# New gun reviews



## 22magnum (Feb 10, 2013)

I have had the privilege to pick up a few new guns over the last year or so. Finally made it to the range to site them in and test them out. 

1. Ruger Precision in 17 HMR : great tack driver and my son's new favorite rifle. Has a Vortex Crossfire and stacks groups at 100yds all day.

2. Bergara B 14 wilderness 6.5 creed : Tack driver out to 400yds(furthest distance at my range). Vortex Eagle mounted on it does the trick. Great trigger with smooth bolt. My absolute favorite gun. 

3. Aero Precision .308 : also a beast of a gun. Eats all ammo and hits constantly at up to 400 yds so far. 

Handguns 

1. Canik Mete 9mm with Holosun : fun gun to shoot, best standard trigger yet

2. Beretta px4 storm 9mm : low recoil(barrel rotates) great shooter

3. Kelteck Pmr 30 .22wmr : the most accurate handgun I own. Fireballs it created are an added bonus. 

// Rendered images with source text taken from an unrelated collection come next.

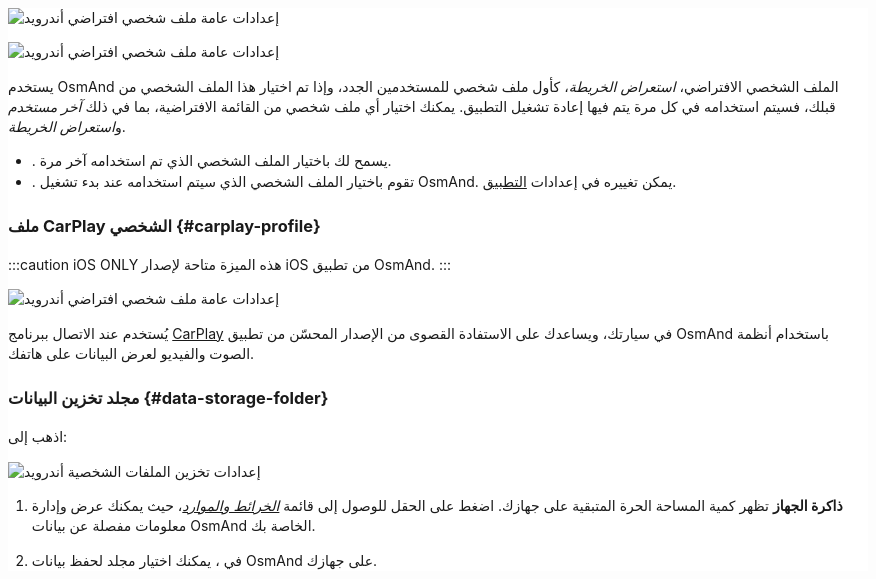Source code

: <Tabs groupId="operating-systems" queryString="current-os">

<TabItem value="android" label="Android">

![إعدادات عامة ملف شخصي افتراضي أندرويد](@site/static/img/personal/profiles/default_profile_andr.png)  

</TabItem>

<TabItem value="ios" label="iOS">

![إعدادات عامة ملف شخصي افتراضي أندرويد](@site/static/img/personal/profiles/default_profile_ios.png)

</TabItem>

</Tabs>

يستخدم OsmAnd الملف الشخصي الافتراضي، *استعراض الخريطة*، كأول ملف شخصي للمستخدمين الجدد، وإذا تم اختيار هذا الملف الشخصي من قبلك، فسيتم استخدامه في كل مرة يتم فيها إعادة تشغيل التطبيق. يمكنك اختيار أي ملف شخصي من القائمة الافتراضية، بما في ذلك *آخر مستخدم* و*استعراض الخريطة*.

- **<Translate android="true" ids="shared_string_last_used"/>**. يسمح لك باختيار الملف الشخصي الذي تم استخدامه آخر مرة.
- **<Translate android="true" ids="settings_preset"/>**. تقوم باختيار الملف الشخصي الذي سيتم استخدامه عند بدء تشغيل OsmAnd. يمكن تغييره في إعدادات [التطبيق](../personal/profiles.md).  


### ملف CarPlay الشخصي {#carplay-profile}

:::caution iOS ONLY
هذه الميزة متاحة لإصدار iOS من تطبيق OsmAnd.
:::

*<Translate ios="true" ids="shared_string_menu,shared_string_settings,carplay_profile"/>*  

![إعدادات عامة ملف شخصي افتراضي أندرويد](@site/static/img/personal/profiles/CarPlay_ios.png)  

يُستخدم [**<Translate ios="true" ids="carplay_profile"/>**](../navigation/car-play.md) عند الاتصال ببرنامج [CarPlay](https://support.apple.com/en-gb/HT205634) في سيارتك، ويساعدك على الاستفادة القصوى من الإصدار المحسّن من تطبيق OsmAnd باستخدام أنظمة الصوت والفيديو لعرض البيانات على هاتفك.


### مجلد تخزين البيانات {#data-storage-folder}

<Tabs groupId="operating-systems" queryString="current-os">

<TabItem value="android" label="Android">

اذهب إلى: *<Translate android="true" ids="shared_string_menu,shared_string_settings,osmand_settings,application_dir"/>*

![إعدادات تخزين الملفات الشخصية أندرويد](@site/static/img/personal/profiles/settings_data_storage_andr.png)  

1. **ذاكرة الجهاز** تظهر كمية المساحة الحرة المتبقية على جهازك. اضغط على الحقل للوصول إلى قائمة [*الخرائط والموارد*](../personal/maps-resources.md#local-menu)، حيث يمكنك عرض وإدارة معلومات مفصلة عن بيانات OsmAnd الخاصة بك.

2. في **<Translate android="true" ids="change_data_storage_folder"/>**، يمكنك اختيار مجلد لحفظ بيانات OsmAnd على جهازك.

Plan on hunting more next year if work ever slows down. What are yalls favorite guns to shoot?









Sent from my SM-G998U using Tapatalk


----------



## hassell (Feb 9, 2010)

Nice collection.


----------



## 22magnum (Feb 10, 2013)

Ruger precision









Sent from my SM-G998U using Tapatalk


----------



## knapper (Feb 5, 2010)

All of the Ruger percesion rifles shoot good.


----------